In The House Upon The Dirt Between The Lake And The Woods

tumblr_inline_miu7cq6I7f1r4zpe9In The House Upon The Dirt Between The Lake And The Woods
by Matt Bell
Soho Press, June 2013
312 pages / $15.27-25  Preorder from Amazon or Soho Press







It’s too easy to describe Matt Bell’s work as mythic. A lot about it is, but what makes it such a valuable addition to the field of stuff you can read is not just the way it draws from and modernizes mythic structures, but the way it burns through those structures to touch the awe and terror that gave rise to them. In The House Upon The Dirt Between The Lake And The Woods, his phenomenal debut novel, tells a story about barrenness and fertility that is also a story about the fight to heave off the expectations and limitations of mythic storytelling.

Bell writes with the leisurely flow of an oral epic, and his unnamed, communally defined characters (“my wife,” “our false son”) have as much lineage in ancient Greece and Scandinavia as they do in contemporary America, but instead of aspiring to the oral epic’s universal openness, In The House aspires to its own brand of claustrophobic intimacy. The narrator speaks like a bard but his story is his own, his voice unmistakably first-person.
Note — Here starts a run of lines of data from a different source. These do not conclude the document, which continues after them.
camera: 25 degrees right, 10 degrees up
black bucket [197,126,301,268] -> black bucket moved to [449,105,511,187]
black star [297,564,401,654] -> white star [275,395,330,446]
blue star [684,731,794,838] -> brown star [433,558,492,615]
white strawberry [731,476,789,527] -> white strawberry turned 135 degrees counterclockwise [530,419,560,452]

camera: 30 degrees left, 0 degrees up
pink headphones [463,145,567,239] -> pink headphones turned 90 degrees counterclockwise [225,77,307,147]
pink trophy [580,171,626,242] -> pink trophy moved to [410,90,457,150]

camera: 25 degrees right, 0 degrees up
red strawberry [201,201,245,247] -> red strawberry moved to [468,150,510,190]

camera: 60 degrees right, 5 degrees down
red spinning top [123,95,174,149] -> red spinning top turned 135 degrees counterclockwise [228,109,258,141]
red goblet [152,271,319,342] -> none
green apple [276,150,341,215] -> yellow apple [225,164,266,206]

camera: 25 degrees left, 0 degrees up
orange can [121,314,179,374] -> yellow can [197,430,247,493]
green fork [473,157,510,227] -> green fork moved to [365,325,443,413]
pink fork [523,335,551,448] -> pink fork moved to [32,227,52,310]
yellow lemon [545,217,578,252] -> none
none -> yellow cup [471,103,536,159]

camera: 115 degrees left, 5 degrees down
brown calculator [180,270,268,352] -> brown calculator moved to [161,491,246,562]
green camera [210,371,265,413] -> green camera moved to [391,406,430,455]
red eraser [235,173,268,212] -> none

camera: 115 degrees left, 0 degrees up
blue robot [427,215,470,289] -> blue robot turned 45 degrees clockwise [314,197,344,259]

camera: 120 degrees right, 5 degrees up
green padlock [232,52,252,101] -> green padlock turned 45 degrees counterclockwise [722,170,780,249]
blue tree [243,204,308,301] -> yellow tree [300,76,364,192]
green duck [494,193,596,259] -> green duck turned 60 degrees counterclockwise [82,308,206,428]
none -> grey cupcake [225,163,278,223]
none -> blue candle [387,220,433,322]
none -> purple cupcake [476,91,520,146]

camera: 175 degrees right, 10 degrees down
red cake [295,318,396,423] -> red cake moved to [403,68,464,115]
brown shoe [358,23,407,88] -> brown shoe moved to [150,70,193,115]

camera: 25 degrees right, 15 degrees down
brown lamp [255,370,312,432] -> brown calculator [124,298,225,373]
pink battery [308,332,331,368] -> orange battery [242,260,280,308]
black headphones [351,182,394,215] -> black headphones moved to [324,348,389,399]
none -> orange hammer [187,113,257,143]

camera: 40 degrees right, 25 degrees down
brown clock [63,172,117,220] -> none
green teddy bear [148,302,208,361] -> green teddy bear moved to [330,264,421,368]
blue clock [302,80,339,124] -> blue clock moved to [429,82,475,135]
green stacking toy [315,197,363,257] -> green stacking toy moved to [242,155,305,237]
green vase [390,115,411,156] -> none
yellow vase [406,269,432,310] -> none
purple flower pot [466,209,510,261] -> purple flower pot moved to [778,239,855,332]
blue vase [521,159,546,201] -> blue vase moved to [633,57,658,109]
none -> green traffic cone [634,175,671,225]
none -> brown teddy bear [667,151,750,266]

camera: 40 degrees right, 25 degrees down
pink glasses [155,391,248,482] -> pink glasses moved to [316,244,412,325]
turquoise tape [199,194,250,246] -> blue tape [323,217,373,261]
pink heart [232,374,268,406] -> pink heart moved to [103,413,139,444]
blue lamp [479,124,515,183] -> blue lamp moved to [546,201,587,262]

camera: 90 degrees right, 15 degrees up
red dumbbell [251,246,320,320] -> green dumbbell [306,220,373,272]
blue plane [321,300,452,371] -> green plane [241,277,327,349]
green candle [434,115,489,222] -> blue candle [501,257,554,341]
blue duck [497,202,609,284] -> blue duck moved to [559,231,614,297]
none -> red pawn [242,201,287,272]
This story is filled with quests, labyrinths, and totem animals, taking its shape partly from Orpheus (a husband seeks his wife along a seemingly never-ending downward path), and partly from Faust (this man fends off invitations to cowardice offered by a devilish miscarried boy living in his guts), but it strips these familiar elements of their cultural baggage and moral agendas. Free of what’s boring and overdetermined about them, they start to feel a lot stranger and more dangerous.

Expanding and arguably redeeming Cataclysm Baby’s series of thwarted pregnancies and births, In The House opens with a young couple crossing a giant lake with dreams of building a house and starting a family on the far side. They leave the stories of their youth behind, determined to raise their children with no stories or with new ones.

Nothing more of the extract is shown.